In a phone call a day later, Mann tells his wife he's been looking through his "gun stuff" and says he has one firearm that was sent to him by mistake and not registered in his name.

He also references a law change in 1994 that required a machine gun he owned to be registered when it previously did not have to be documented. A seven-year grace period followed that change and Mann, a federally licensed firearms dealer, says in the call he was told to register the gun whenever he sold it.

But he never did even as the grace period expired.

"So one way or the other, I am buggered," Mann says.

"You still have to fight it," Sangeeta Mann tells him.

Mann talks about the grace period and acknowledges not registering the gun again in a March 11 call.

"I'm sorry, man," he says at the end of that excerpt. "It's an addiction. It's like cocaine ... I couldn't walk away."

In a March 9 call, Mann tells his wife to get items from the office and to put them in the garage or gun room at home.

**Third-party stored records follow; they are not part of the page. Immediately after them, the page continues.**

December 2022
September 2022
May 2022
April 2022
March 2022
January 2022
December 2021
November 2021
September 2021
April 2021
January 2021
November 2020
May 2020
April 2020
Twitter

In a March 10 recording, Mann asks his wife to "tidy up" his office and take out "Dan's ownership papers."

"A lot of s**t's going to go down," Mann says at the beginning of that excerpt, which also includes a reference to a grand jury. "Pretend I'm dead. Just pretend I"m dead. It does not matter."

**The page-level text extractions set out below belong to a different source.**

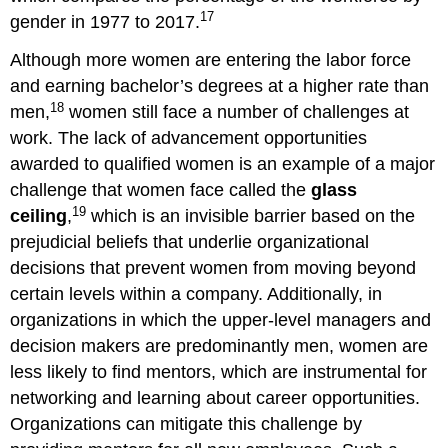
17
gender in 1977 to 2017.
Although more women are entering the labor force
and earning bachelor’s degrees at a higher rate than
18
men,
women still face a number of challenges at
work. The lack of advancement opportunities
awarded to qualified women is an example of a major
challenge that women face called the
glass
19
ceiling
,
which is an invisible barrier based on the
prejudicial beliefs that underlie organizational
decisions that prevent women from moving beyond
certain levels within a company. Additionally, in
organizations in which the upper-level managers and
decision makers are predominantly men, women are
less likely to find mentors, which are instrumental for
networking and learning about career opportunities.
Organizations can mitigate this challenge by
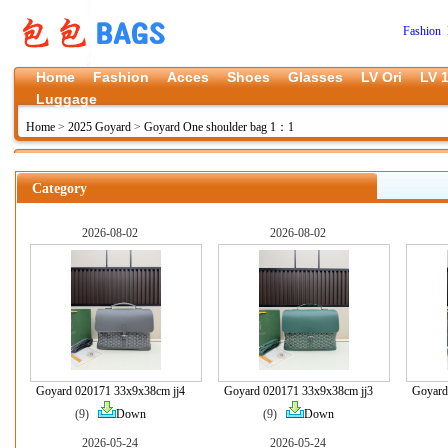
Fashion 
Home
Fashion
Acces
Shoes
Glasses
LV Ori
LV 1
Luggage
Home
>
2025 Goyard
>
Goyard One shoulder bag 1：1
Category
2026-08-02
2026-08-02
Goyard 020171 33x9x38cm jj4
Goyard 020171 33x9x38cm jj3
Goyard
(9)
Down
(9)
Down
2026-05-24
2026-05-24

A March 10 call appears to reference the bombing attack as Mann says the government doesn't "even know the full charges" against him and has taken "nuts" from a car to try and find a "link to Memphis."

In a March 11 call, Sangeeta Mann tells her husband officials searched his office for several hours the night before. He asks her if she took anything out.

"Yeah, yeah, all that stuff," Sangeeta Mann says. "We did good."

Sangeeta Mann is accused of obstructing the investigation and is on trial with her husband.

The excerpts represented just a fraction of the recorded calls between Mann and his wife while he was being held in Pulaski County, prosecutors said. They were picked because they feature the couple "talking about upcoming search warrants, evidence and things of that nature," said John Norris, a special agent with the Bureau of Alcohol, Tobacco, Firearms and Explosives.

The calls, which were made between the jail and either Mann's home or Sangeeta Mann's cell phone, all began with an automated message telling both participants they were being recorded, prosecutors said.